Un cri tira Kalan de ses réflexions : Neko avait envoyé un méchant coup dans l’épaule de son adversaire, qui ne se ralentit pas pour autant. Epo recommença à marmonner et à suer, ce qui était mauvais signe. Les Hypnotiques d’Esli n’étaient pas des amatrices. Kalan commençait à vraiment s’inquiéter quand tout à coup, Epo ouvrit les yeux et se retourna vivement. Les deux Elfes qui la harcelaient étaient tombées, évanouies.
De l’autre côté, déboulant du haut de la colline, une Sombre aux cheveux courts et argentés entra en scène et leur passa devant en courant. Elle n’appartenait vraisemblablement pas à la garde car elle bondit sur l’un des adversaires de Neko. Elle entraina le jeune soldat dans son élan, s’éloignant de la zone où leur camarde menait l’affrontement.
Kalan ne comprit pas d’où venait cette Sombre d’âge moyen, mais il la remercia pour l’aide qu’elle venait apporter. Elle était munie d’un long sabre qu’elle maniait à deux mains. Elle enchaînait les attaques à une vitesse prodigieuse, obligeant le garde à parer sans attaquer. Sans rien y comprendre, elle désarma l’ennemi, faisant voler son épée loin de là. Elle profita de son désarroi pour s’approcher et lui envoyer le coup de tête le plus puissant que Kalan n’ait jamais vu.
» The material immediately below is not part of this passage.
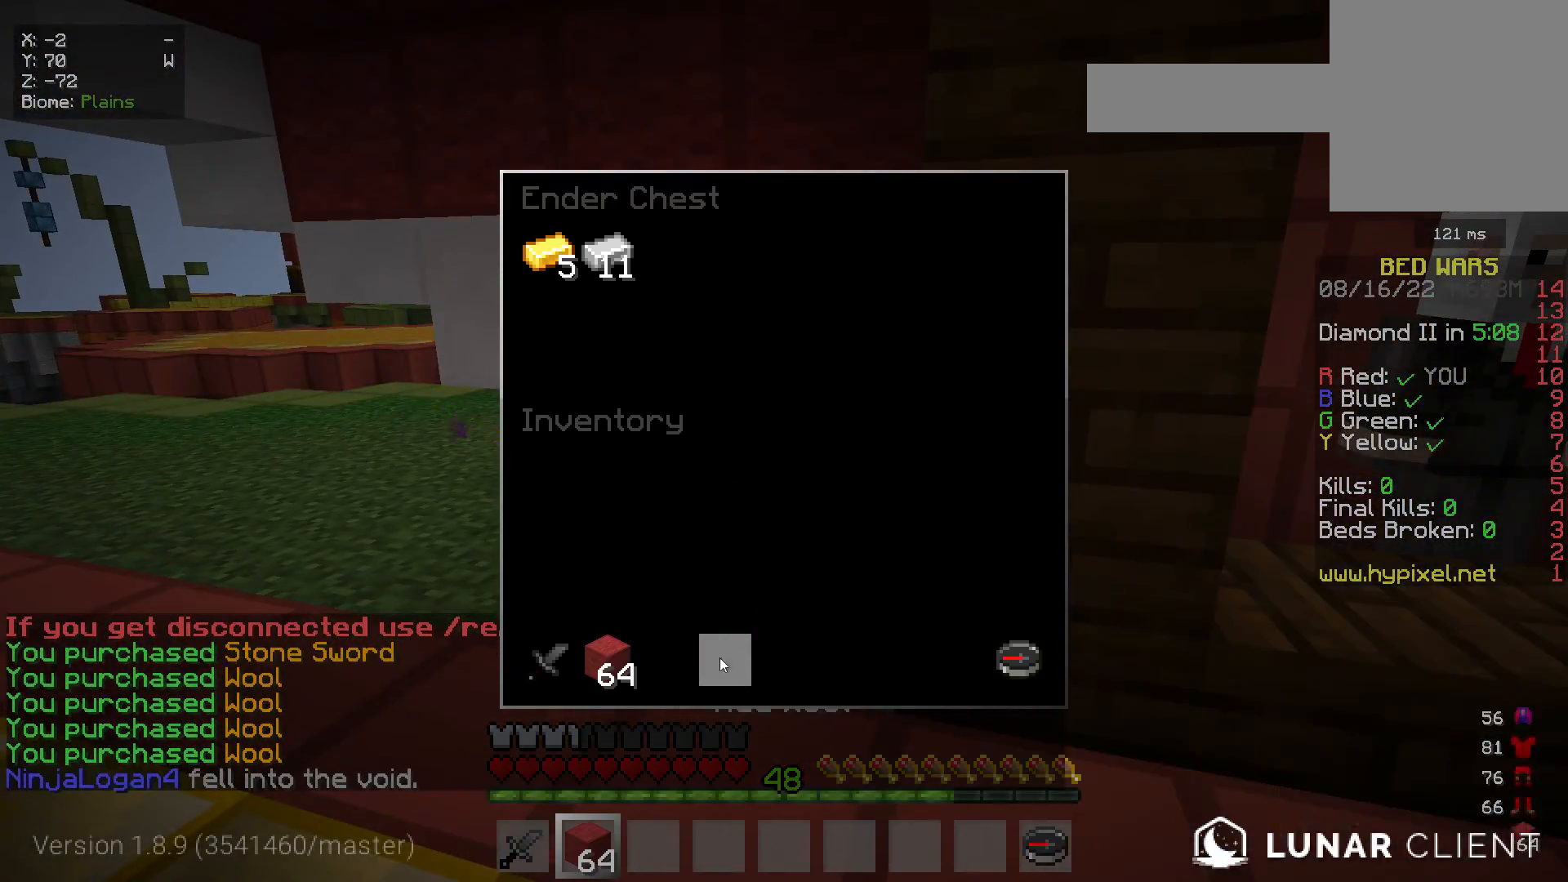
{"keys": ["w"], "mouse": [], "events": [[317, "w", "down"]]}
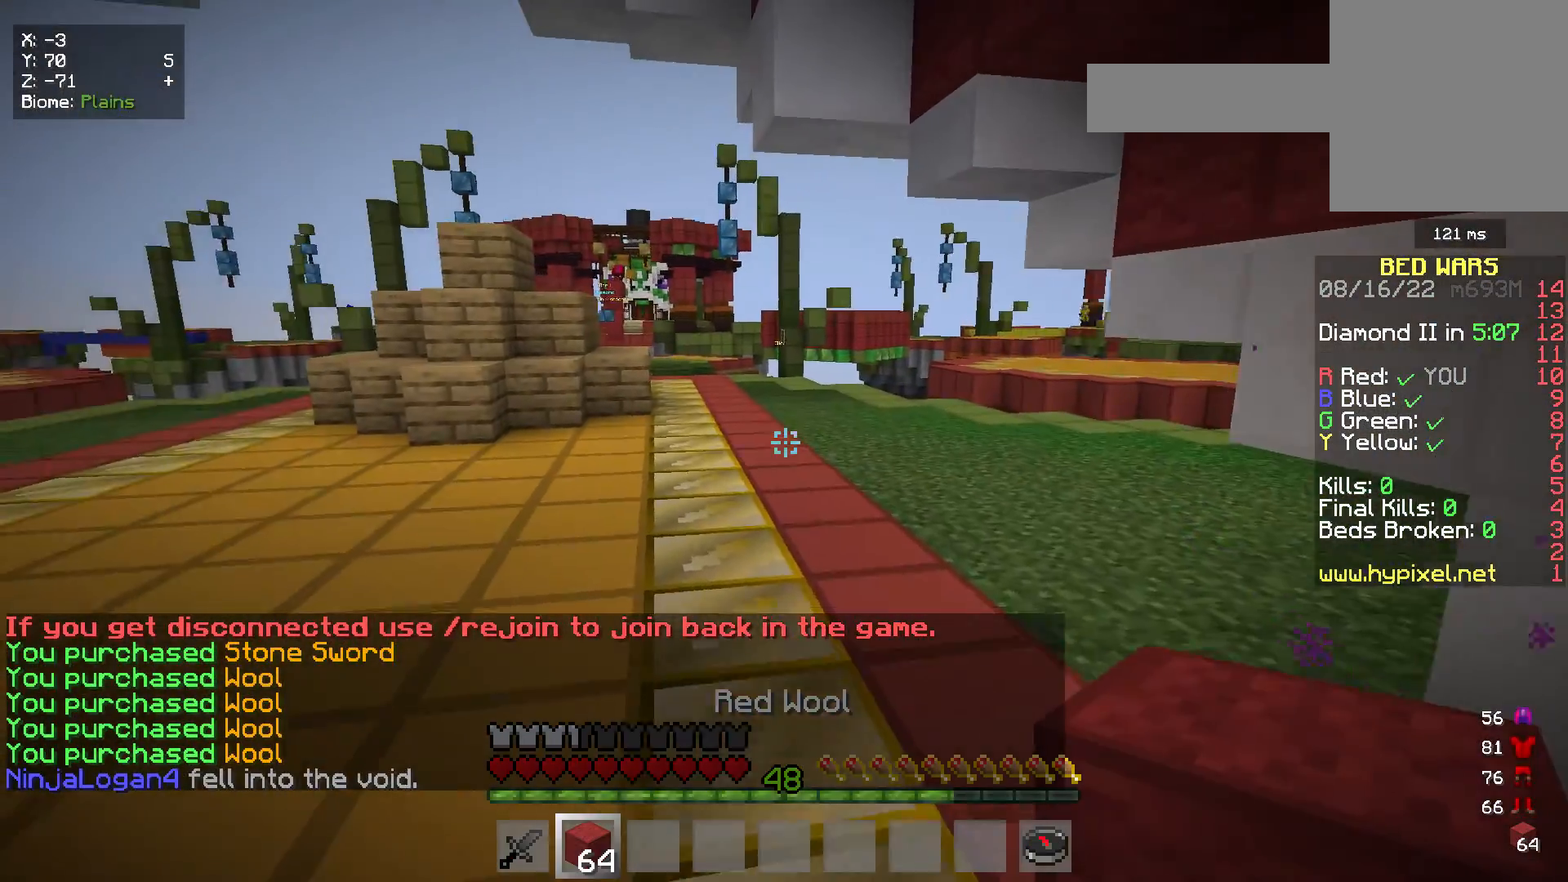
{"keys": ["w"], "mouse": [], "events": []}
Le garde s’effondra. La Sombre inconnue, elle, se retourna avec un sourire éclatant.
Le jeune Cornide tomba d’un coup, endormi. Kalan se tourna vers Epo, pensant qu’il s’agissait de son œuvre, mais elle semblait trop désarçonnée pour que cela soit le cas. Comme lui, elle regardait la scène bouche bée. De son côté, Neko envoya valdinguer le dernier Sombre d’un coup de pied qui le projeta sur le dos, il ne se releva pas du choc.
— Je t’en prie, ne m’appelle pas Epoline devant ces gens, continue de me nommer Epo, supplia la voix de la concernée dans la tête de Kalan.
Il la regarda, étonné, mais hocha la tête. En quoi son prénom pouvait-il être important ? Il se creusa la tête. Epoline sonnait effectivement familier à ses oreilles, mais il n’aurait su dire pourquoi. Il creusa sa mémoire, mais rien n’y fit. Il y avait plus important. Il se releva et se tourna vers la Sombre aux cheveux court qui approchait Neko les mains nues bien en évidence. Celle-ci ne semblait pas prête à baisser sa garde pour autant. Kalan prit donc l’initiative de parler en premier :
— Merci pour ton intervention ! C’est peut-être impoli, mais qui es-tu et pourquoi tu nous as aidés ? Au cas où tu ne le savais pas, tu viens d’attaquer une Brigade officielle de Linone.
— C’est vrai que j’ai connu des personnes plus polies et reconnaissantes auprès d’une Elfe venue leur prêter main forte ! répondit la Sombre dans un grand sourire. Je m’appelle Fylen et je vous ai aidés parce que mon amie me l’a demandé en te voyant, déclara-t-elle en le désignant du doigt.
— En me voyant, moi ? demanda-t-il interloqué.
— Tout à fait, même après tout ce temps, tu ne croyais pas que j’allais oublier ta tignasse et ta petite taille, joli Sombre ? déclara une voix en riant.